_Excerpt to read_:
···

I suggest making everything case insensitive for better usability. Parameters with different meanings that differ only by case is confusing.

jtkrogel commented 6 years ago

Revamp of the input system should include at least three improvements, IMO, and anticipate the later addition of a fourth:

1) Enforce case insensitivity of xml element/attribute/parameter names. 2) Exit with an error if unknown elements/attributes/parameters are encountered. 3) Exit with an error if there are any elements/attributes/parameters which are unread. [4) Exit with an error if inputted values for element body text, attributes, or parameters are incorrect.]

Goal should be to do this will as minimal modification (and thus effort) as possible. Current obstacles:

To (1): XML element names are matched only in nested if statements, so case insensitivity cannot be enforced by a small/modular change of a single class/function as it can be for attributes (OhmmsAttributeSet) and parameters (ParameterSet).

To (2): Knowledge of all element/attribute/parameter names must stored and checked somewhere. (2) could possibly be handled by a single (centralized) XML schema + check. Alternatively, the QMCPACK class that begins the read of an XML element could be responsible for knowing just the names of the allowed XML elements/attributes/parameters and check them (decentralized, possible for attributes/parameters through modifications to OhmmsAttributeSet/ParameterSet as in (1)).

···

_Given entries_:
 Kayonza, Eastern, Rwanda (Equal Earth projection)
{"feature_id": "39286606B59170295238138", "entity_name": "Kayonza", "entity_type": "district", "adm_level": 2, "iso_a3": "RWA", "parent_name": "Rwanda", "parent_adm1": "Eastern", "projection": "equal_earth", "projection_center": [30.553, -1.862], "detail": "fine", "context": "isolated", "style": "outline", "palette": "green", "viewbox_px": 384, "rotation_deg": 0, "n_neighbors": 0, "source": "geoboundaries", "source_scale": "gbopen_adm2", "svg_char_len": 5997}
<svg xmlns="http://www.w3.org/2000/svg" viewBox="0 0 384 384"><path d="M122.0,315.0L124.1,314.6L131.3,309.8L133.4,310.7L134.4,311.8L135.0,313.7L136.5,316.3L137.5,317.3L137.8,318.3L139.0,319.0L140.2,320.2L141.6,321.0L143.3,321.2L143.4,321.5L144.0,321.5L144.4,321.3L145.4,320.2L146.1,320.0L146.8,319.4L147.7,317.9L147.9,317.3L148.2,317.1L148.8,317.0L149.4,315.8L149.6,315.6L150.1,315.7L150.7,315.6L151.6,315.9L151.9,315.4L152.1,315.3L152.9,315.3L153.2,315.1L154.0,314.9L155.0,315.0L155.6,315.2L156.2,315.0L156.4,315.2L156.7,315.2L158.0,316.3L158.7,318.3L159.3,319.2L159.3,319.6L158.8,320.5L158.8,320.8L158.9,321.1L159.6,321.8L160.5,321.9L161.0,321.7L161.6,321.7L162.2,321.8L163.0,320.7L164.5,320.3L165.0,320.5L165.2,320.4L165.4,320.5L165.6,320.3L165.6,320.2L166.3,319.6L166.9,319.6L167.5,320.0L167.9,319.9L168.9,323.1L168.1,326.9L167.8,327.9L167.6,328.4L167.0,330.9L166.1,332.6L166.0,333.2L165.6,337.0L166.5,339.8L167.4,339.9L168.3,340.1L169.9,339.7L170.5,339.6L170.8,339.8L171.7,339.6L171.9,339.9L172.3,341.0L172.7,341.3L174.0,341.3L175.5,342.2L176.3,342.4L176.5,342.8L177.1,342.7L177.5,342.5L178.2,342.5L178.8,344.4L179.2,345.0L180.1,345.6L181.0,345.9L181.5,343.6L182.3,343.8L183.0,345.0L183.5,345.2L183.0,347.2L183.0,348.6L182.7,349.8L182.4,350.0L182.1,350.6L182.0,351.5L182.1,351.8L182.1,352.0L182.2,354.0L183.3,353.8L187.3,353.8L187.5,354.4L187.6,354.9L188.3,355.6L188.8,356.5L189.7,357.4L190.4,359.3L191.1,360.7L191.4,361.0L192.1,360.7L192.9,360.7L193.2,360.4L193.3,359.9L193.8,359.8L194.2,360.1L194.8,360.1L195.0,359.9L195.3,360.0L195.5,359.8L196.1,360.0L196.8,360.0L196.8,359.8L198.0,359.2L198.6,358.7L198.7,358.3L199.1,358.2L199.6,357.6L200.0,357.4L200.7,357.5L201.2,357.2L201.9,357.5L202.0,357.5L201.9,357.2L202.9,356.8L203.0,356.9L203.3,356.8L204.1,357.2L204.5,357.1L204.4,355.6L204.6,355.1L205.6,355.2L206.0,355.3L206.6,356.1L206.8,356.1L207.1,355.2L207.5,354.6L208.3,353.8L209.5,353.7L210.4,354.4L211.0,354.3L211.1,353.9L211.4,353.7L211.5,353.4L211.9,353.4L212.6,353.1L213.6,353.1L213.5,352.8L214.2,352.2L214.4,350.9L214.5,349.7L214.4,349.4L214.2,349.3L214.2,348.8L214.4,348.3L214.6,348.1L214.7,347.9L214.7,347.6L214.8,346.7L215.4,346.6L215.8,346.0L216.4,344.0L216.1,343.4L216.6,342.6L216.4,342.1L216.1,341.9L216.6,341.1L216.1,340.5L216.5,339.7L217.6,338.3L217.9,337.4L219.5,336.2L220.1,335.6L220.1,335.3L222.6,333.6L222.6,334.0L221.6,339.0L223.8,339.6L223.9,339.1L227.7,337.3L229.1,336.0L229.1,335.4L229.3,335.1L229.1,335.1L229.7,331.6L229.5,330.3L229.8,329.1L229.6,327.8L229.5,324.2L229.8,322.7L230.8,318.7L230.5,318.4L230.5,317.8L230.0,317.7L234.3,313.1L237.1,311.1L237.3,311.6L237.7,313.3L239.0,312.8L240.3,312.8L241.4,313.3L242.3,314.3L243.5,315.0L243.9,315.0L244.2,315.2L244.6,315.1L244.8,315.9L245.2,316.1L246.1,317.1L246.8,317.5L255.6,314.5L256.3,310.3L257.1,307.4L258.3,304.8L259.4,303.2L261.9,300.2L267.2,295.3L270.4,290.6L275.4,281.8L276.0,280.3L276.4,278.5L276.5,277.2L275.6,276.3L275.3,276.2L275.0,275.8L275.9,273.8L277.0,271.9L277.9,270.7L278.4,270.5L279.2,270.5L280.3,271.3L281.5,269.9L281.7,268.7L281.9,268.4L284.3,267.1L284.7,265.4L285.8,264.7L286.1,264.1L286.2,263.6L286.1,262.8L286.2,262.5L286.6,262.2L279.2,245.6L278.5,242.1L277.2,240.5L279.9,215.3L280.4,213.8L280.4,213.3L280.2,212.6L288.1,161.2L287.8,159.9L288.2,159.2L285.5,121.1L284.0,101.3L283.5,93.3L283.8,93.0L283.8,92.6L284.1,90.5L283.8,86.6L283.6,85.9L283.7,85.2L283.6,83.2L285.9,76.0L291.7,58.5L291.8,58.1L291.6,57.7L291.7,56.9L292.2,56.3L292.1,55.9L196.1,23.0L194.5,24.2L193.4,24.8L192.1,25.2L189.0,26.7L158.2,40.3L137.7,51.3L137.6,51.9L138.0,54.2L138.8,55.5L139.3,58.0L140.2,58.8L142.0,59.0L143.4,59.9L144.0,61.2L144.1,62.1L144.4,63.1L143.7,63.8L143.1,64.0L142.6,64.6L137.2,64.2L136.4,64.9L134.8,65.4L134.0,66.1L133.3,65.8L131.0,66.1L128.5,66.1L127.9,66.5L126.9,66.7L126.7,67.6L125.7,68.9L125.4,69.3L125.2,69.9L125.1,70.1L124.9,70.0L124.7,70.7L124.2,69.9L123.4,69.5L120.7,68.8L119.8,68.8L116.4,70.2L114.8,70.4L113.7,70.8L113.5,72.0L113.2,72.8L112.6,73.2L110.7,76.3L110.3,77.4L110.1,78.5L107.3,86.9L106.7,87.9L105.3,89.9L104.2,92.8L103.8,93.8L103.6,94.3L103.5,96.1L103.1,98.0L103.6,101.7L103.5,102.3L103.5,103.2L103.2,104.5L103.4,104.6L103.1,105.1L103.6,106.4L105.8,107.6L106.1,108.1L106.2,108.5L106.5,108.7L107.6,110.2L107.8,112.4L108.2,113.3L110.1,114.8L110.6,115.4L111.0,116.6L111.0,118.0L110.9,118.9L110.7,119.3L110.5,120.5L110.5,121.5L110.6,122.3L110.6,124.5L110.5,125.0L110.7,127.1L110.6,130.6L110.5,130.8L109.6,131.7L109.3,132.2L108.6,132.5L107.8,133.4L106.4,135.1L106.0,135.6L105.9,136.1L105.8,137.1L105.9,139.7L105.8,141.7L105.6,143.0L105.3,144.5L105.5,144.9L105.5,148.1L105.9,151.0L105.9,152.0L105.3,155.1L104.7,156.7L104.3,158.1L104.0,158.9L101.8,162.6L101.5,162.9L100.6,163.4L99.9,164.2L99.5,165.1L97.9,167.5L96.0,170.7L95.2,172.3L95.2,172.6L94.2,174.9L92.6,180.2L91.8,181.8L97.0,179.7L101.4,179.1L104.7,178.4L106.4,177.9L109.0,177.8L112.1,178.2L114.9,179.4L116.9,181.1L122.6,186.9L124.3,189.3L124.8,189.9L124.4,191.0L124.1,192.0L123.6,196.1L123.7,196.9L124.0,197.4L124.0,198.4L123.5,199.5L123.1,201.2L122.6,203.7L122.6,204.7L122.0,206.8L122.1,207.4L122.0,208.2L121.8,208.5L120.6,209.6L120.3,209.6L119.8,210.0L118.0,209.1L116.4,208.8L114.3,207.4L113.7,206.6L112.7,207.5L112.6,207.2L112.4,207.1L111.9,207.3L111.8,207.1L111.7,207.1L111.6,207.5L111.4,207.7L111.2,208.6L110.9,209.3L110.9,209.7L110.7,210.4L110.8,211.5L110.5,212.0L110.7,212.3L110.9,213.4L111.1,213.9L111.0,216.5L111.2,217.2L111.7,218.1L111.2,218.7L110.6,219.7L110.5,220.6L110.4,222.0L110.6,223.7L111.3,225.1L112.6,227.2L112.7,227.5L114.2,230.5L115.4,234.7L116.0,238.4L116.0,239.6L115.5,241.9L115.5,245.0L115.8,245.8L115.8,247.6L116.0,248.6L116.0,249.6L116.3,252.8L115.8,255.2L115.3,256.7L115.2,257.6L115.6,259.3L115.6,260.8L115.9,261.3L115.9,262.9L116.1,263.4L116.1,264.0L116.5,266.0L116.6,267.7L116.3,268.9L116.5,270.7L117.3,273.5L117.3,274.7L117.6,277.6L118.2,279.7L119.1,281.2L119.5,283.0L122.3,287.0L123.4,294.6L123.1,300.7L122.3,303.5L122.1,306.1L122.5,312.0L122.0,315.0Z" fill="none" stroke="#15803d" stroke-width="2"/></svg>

···

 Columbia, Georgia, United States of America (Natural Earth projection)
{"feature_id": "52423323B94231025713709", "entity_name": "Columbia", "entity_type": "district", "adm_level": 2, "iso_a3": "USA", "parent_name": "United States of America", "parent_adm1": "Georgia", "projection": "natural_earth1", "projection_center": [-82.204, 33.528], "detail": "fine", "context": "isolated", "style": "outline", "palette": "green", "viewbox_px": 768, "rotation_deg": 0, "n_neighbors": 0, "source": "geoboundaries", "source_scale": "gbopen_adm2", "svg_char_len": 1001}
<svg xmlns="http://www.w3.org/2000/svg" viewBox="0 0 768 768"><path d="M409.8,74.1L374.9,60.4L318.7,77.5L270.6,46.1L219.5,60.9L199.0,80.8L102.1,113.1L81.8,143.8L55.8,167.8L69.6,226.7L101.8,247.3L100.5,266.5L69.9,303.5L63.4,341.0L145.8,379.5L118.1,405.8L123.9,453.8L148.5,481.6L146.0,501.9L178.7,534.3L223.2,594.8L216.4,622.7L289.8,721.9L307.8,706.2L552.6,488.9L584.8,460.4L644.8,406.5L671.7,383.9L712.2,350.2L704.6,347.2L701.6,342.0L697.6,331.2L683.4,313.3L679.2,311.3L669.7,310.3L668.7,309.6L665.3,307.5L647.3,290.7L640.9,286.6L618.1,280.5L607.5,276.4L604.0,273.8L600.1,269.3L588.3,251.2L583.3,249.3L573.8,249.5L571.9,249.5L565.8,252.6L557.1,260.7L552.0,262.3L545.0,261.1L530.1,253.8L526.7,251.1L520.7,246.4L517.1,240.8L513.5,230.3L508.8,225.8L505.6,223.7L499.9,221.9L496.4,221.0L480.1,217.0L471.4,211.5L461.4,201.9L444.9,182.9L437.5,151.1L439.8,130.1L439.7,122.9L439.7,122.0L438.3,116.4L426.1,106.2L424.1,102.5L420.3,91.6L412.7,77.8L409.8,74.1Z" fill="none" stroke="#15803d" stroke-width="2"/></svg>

···

_What is being asked_:
Write out everything in the input-system excerpt from "To (1): XML" down to "as in (1)).", word for word. The material plays no role here.

_Complete output_:
To (1): XML element names are matched only in nested if statements, so case insensitivity cannot be enforced by a small/modular change of a single class/function as it can be for attributes (OhmmsAttributeSet) and parameters (ParameterSet).

To (2): Knowledge of all element/attribute/parameter names must stored and checked somewhere. (2) could possibly be handled by a single (centralized) XML schema + check. Alternatively, the QMCPACK class that begins the read of an XML element could be responsible for knowing just the names of the allowed XML elements/attributes/parameters and check them (decentralized, possible for attributes/parameters through modifications to OhmmsAttributeSet/ParameterSet as in (1)).